For this 2019 Field Day project, I wanted to build a 40 Meter inverted V dipole antenna that could be easily deployed in the field.
It was designed and tuned for a target frequency of 7.237 Mhz.
Using the formula 468 / 7.237=64.66 total length. I added 4′ for connection winds and a little slack that could be trimmed during tuning if necessary.
My research into antenna making led me to many people that promoted using inexpensive small gauge steel electric fence wire for the antenna elements. I chose not to go that route and instead used Southwire 55667123 Primary Wire, 14-Gauge, Black insulated wire for the antenna elements (each leg 33.5′). That wire is much easier to handle with fewer twists and kinks.
What I wanted was something simple and low cost I could use for a center insulator. There were numerous commercial insulators like those from MFJ available as well as lots of examples of build-it-yourself PVC designs. All were quite interesting, but then I discovered something I hadn’t seen before. What I found was the Budwig HQ-1 Center Insulator with SO-239 UHF Female Connector and two ceramic dogbone insulators for about $20. Simple and relatively low cost.
I bent the ends of the insulator at an angle approximating the angle for the two end connections. I next soldered each antenna element to the insulator. To keep it waterproofed, I wrapped the connections with X-Treme Tape TPE-XR1510ZLB Silicone Rubber Self Fusing Tape.
Now I had a lightweight portable antenna that easily wound onto two hand spools and fit neatly inside a Harbor Freight Ammo Box. Total cost of less than $40.
I deployed the antenna in my back yard in a less than desirable situation to get the antenna tuned to my target frequency and practice setting up on a fiberglass pole mast. After a few minutes with the MFJ-Analyzer, I trimmed a few inches off the end and had the antenna resonate at my desired frequency. I ended up with each leg being 32.5′. Took it down and packed it away for Field Day.
I planned on joining the Flint Hills Amateur Radio Club group for Field Day on Saturday and overnight until Sunday. This was to be my first time deploying the Military style fiberglass poles in a real world environment in the field. To elevate the center of the antenna to 32′ required 8 poles and another three for the tri-pod base. 6 more poles were used for the two supports for the ends of the antenna.
On Friday night before Field Day, the club cancelled the outdoor event because we were expecting severe weather on Sat/Sun.
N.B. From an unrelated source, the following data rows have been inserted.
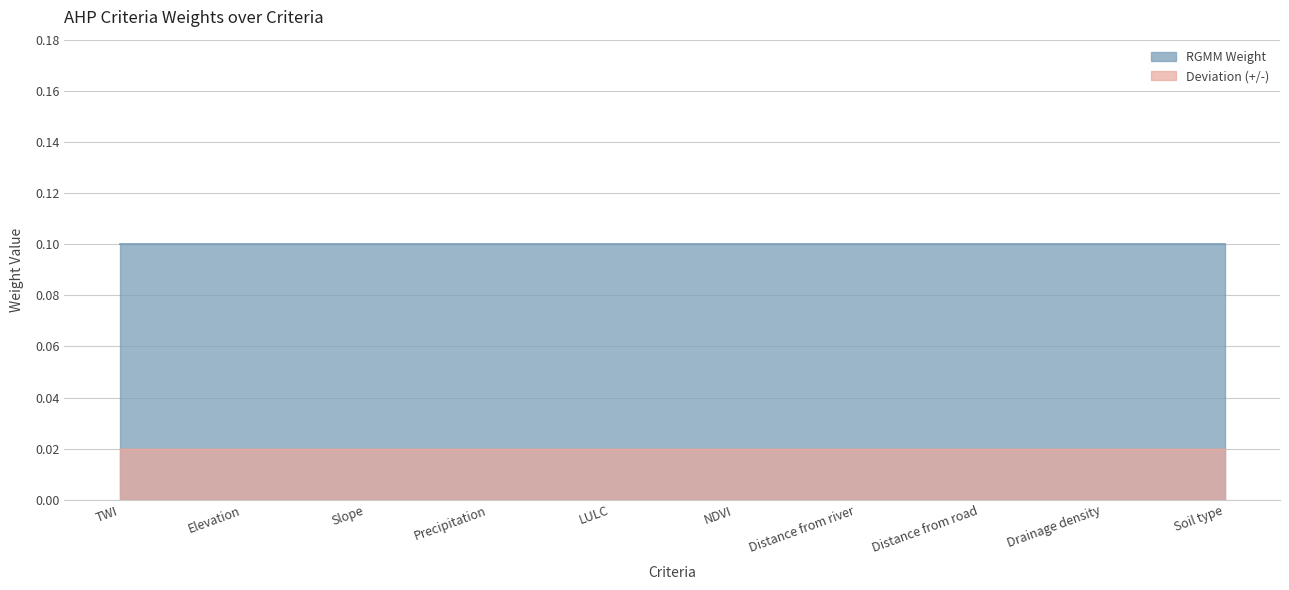

True or false: Deviation and RGMM Weight intersect in this chart.

False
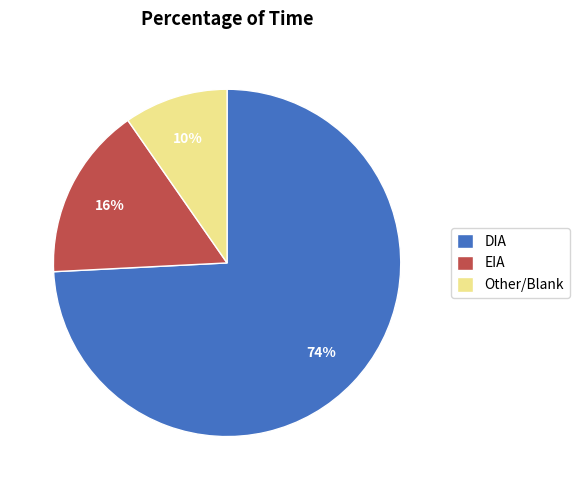

Which has a higher value, EIA or DIA?

DIA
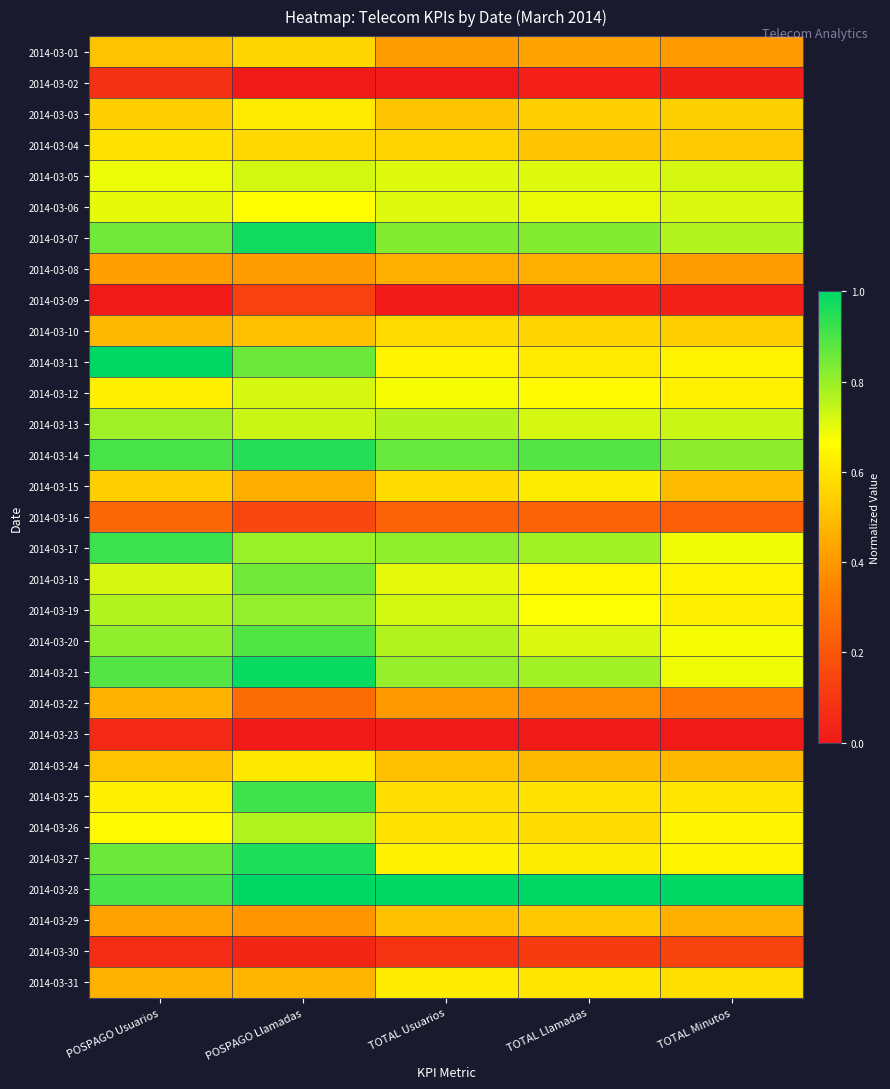

Which series has the largest total across all categories?

2014-03-28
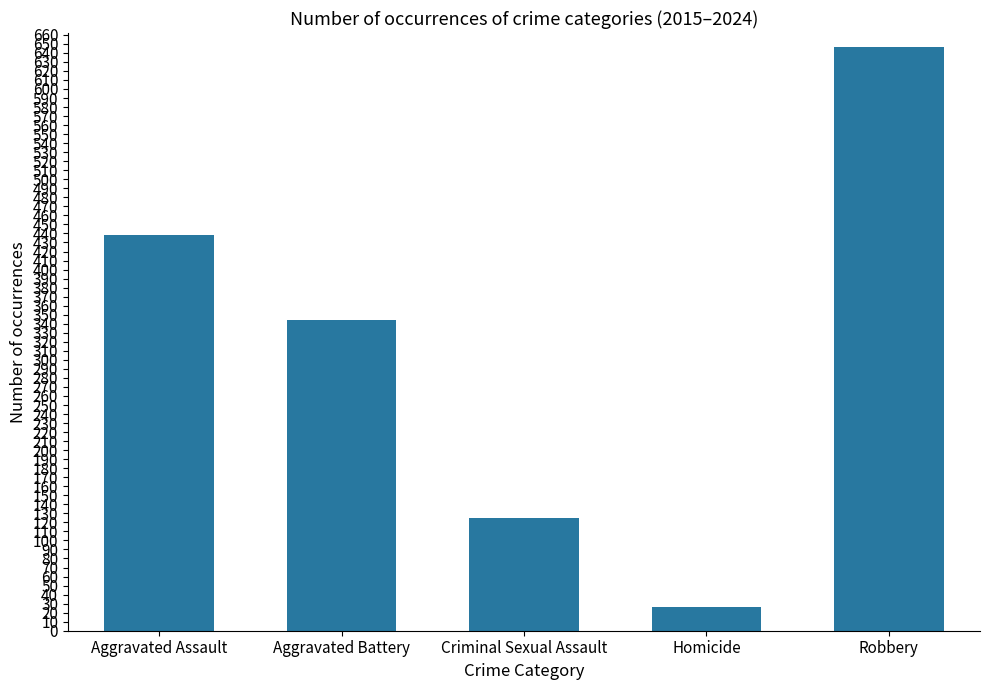

Rank the categories by value from lowest to highest.

Homicide, Criminal Sexual Assault, Aggravated Battery, Aggravated Assault, Robbery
However we were still invited out Saturday for a cookout of the food already purchased before the storms rolled in. Since I already packed my Jeep for Field Day, I joined the group late Saturday morning. Barb (KD0WAU) and Wayne (KD0WAT) had already put up an antenna for their radio so I said, “What the heck.” I had planned for this event for months and decided to take advantage of the presently calm weather.
Several others joined in to help me put up my antenna and in no time I was on the air. I made several contacts and a couple other people made a few contacts each.
The farthest contact made from my station was 541 miles into Texas. Had quite a few contacts in Texas and others in Missouri, Nebraska, Iowa, and Illinois. This setup seemed to work great for regional contacts.
By mid-afternoon the clouds began rolling in and bad weather threatened so everyone decided to shut down and head home. While it was a shortened Field Day, I did accomplish my goals to deploy in the field using only battery power to make contacts.
I considered this Field Day a “success” since I was able to successfully deploy my antenna and operate my IC-7300 off a 12-volt battery.